本網站最後核對日期:

Venetoclax

商品例:Venclexta

健保署最後修訂
114/10/1
本站最後更新
最後核對

給付規定(健保署原文)

以下為健保署 第9節 抗癌瘤藥物 給付規定原文,未經改寫。

# Venetoclax

9.71. Venetoclax (如 Venclexta):(108/9/1、110/7/1、112/7/1、114/8/1、114/10/1)
1.單獨使用於具有17p 缺失的慢性淋巴球性白血病(CLL) 成年患者。
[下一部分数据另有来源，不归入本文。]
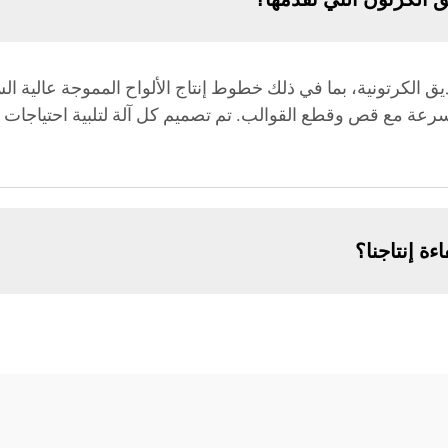
 الكرتونية، بما في ذلك خطوط إنتاج الألواح المموجة عالية ا
السرعة مع قص وقطع القوالب. تم تصميم كل آلة لتلبية احتياجات 
ة إنتاجنا؟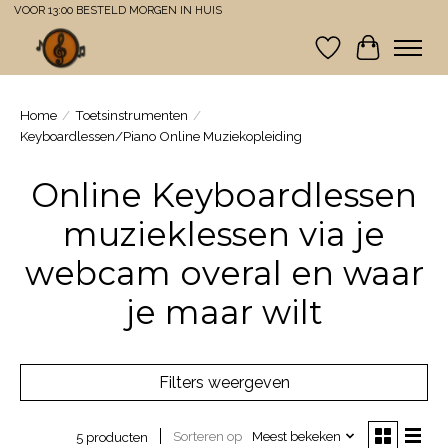
VOOR 13:00 BESTELD MORGEN IN HUIS
Verlanglijst
Winkelwa
Home
/
Toetsinstrumenten
/
Keyboardlessen/Piano Online Muziekopleiding
Online Keyboardlessen
muzieklessen via je
webcam overal en waar
je maar wilt
Filters weergeven
Sorteren op
Meest bekeken
5 producten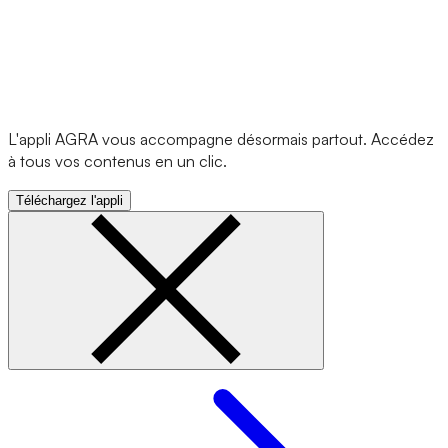
L'appli AGRA vous accompagne désormais partout. Accédez
à tous vos contenus en un clic.
Téléchargez l'appli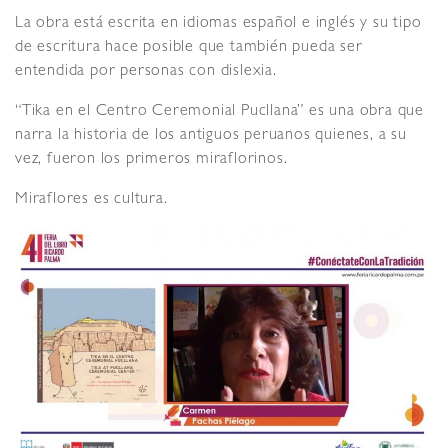
La obra está escrita en idiomas español e inglés y su tipo
de escritura hace posible que también pueda ser
entendida por personas con dislexia.
“Tika en el Centro Ceremonial Pucllana” es una obra que
narra la historia de los antiguos peruanos quienes, a su
vez, fueron los primeros miraflorinos.
Miraflores es cultura.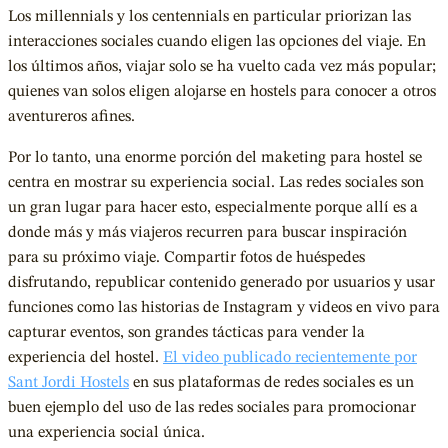
Los millennials y los centennials en particular priorizan las
interacciones sociales cuando eligen las opciones del viaje. En
los últimos años, viajar solo se ha vuelto cada vez más popular;
quienes van solos eligen alojarse en hostels para conocer a otros
aventureros afines.
Por lo tanto, una enorme porción del maketing para hostel se
centra en mostrar su experiencia social. Las redes sociales son
un gran lugar para hacer esto, especialmente porque allí es a
donde más y más viajeros recurren para buscar inspiración
para su próximo viaje. Compartir fotos de huéspedes
disfrutando, republicar contenido generado por usuarios y usar
funciones como las historias de Instagram y videos en vivo para
capturar eventos, son grandes tácticas para vender la
experiencia del hostel.
El video publicado recientemente por
Sant Jordi Hostels
en sus plataformas de redes sociales es un
buen ejemplo del uso de las redes sociales para promocionar
una experiencia social única.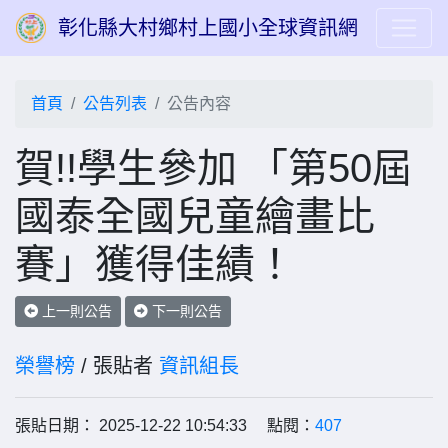
彰化縣大村鄉村上國小全球資訊網
首頁
公告列表
公告內容
賀!!學生參加 「第50屆
國泰全國兒童繪畫比
賽」獲得佳績！
上一則公告
下一則公告
榮譽榜
/ 張貼者
資訊組長
張貼日期： 2025-12-22 10:54:33 點閱：
407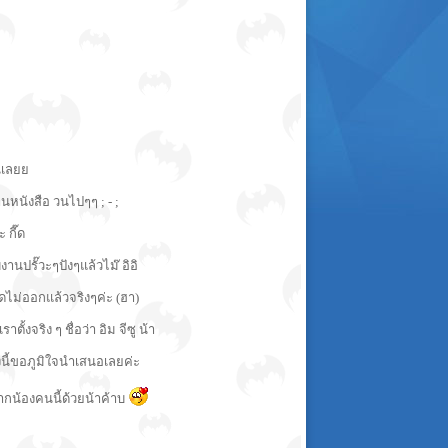
นเลยย
หนังสือ วนไปๆๆ ; - ;
 กี๊ด
านปรั๊วะๆปังๆแล้วไม๊ อิอิ
คิดไม่ออกแล้วจริงๆค่ะ (ฮา)
ตั้งจริง ๆ ชื่อว่า อิม จีซู น้า
้งนี้ขอภูมิใจนำเสนอเลยค่ะ
ากน้องคนนี้ด้วยน้าค้าบ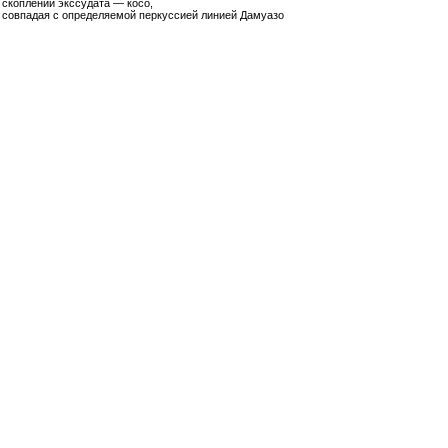
скоплении экссудата — косо,
совпадая с определяемой перкуссией линией Дамуазо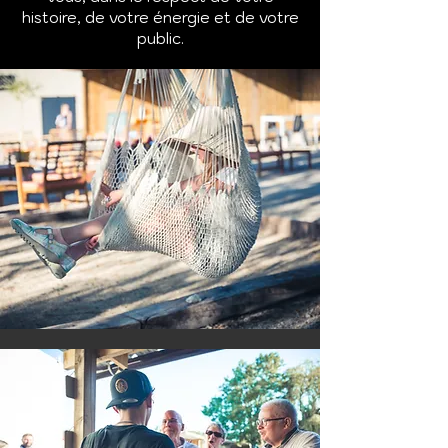
histoire, de votre énergie et de votre
public.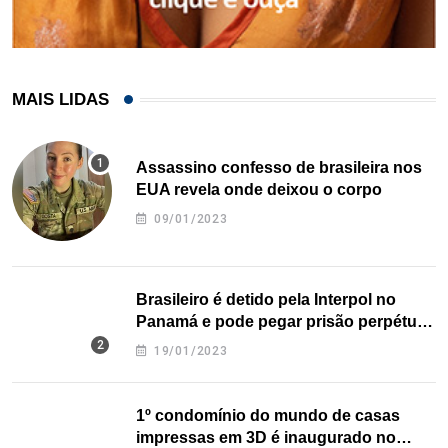
MAIS LIDAS
Assassino confesso de brasileira nos
EUA revela onde deixou o corpo
09/01/2023
Brasileiro é detido pela Interpol no
Panamá e pode pegar prisão perpétua
nos EUA
19/01/2023
1º condomínio do mundo de casas
impressas em 3D é inaugurado no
(108/9/1、
112/7/1、114/10/1)
(1)限先前曾接受至少1種包括 alkylating agent 與 anti-CD20 (如 R-CVP、R-
CHOP、rituximab 加 bendamustine 等)的治療2個療程以上仍惡化或復發者。
(2)開始使用前之疾病狀態需出現下列任一情形:
Ⅰ.進行性的血液相惡化至 Hb< 10.0gm/dL 或 PLT<100K/uL,且無其他原因可以
解釋。
Ⅱ.脾臟腫大超過左肋骨下緣6cm。
Ⅲ.淋巴結腫大,最長徑超過10cm。
Ⅳ.周邊血液淋巴球在2個月內增加50%以上,或倍增時間(doubling time)小於6
個月。
Ⅴ.出現自體免疫併發症,且經類固醇治療無效。
Ⅵ.出現具症狀的淋巴結外病灶。
(3)需經事前審查核准後使用,每3個月需再次申請。再次申請時需檢附療效評估資
料,若未達 iwCLL(International Workshop on CLL)最新定義之 partial
remission 或 complete remission,則不予給付。
(4) 在具有17p 缺失病人,venetoclax、acalabrutinib、ibrutinib 及
zanubrutinib 四者僅能擇一使用,唯有在出現無法忍受其副作用時方可互換。
三者使用總療程合併計算,以全部24個月為上限。(108/9/1、112/7/1、
114/10/1)
(5)每日至多處方4粒。
2.併用低劑量 cytarabine 或 azacitidine(除 Winduza 及 Azacitidine Lyophilized
Inj 100mg"GBC"以外),使用於無法接受高強度化學治療之初診斷急性骨髓性白血
病(AML)病人:(110/7/1、114/8/1)
(1)需具有下列 I.或Ⅱ.的條件之一:
I.75歲以上。
Ⅱ.18歲以上但未滿75歲時,需 ECOG performance status 為2或3,且符合下列
任一條件者:
A.具有心臟衰竭治療病史,且 left ventricle ejection fraction (LVEF)
<50%。
B.具慢性肺部疾病史,且 DLCO<65%。
C.具肝功能異常:Bilirubin level 在1.5-3.0倍正常值間。
(2)需未曾因骨髓化生不良症候群(myelodysplastic syndrome, MDS)接受過
azacitidine 治療者。
(3)需經事前審查核准後使用,每2個療程需再次申請;再次申請時需檢附療效評估
資料,若病情惡化應即停止使用。
(4)若併用低劑量 cytarabine,每日至多處方6粒,最多給付4個療程。若併用
azacitidine 治療,每日至多處方4粒,最多給付6個療程。(110/7/1、114/8/1)

效力日期歷史(民國年)

108/9/1110/7/1112/7/1114/8/1114/10/1

免責聲明:本資訊僅供參考。實際給付條件以健保署公告為準。用藥決定請與您的醫療團隊討論。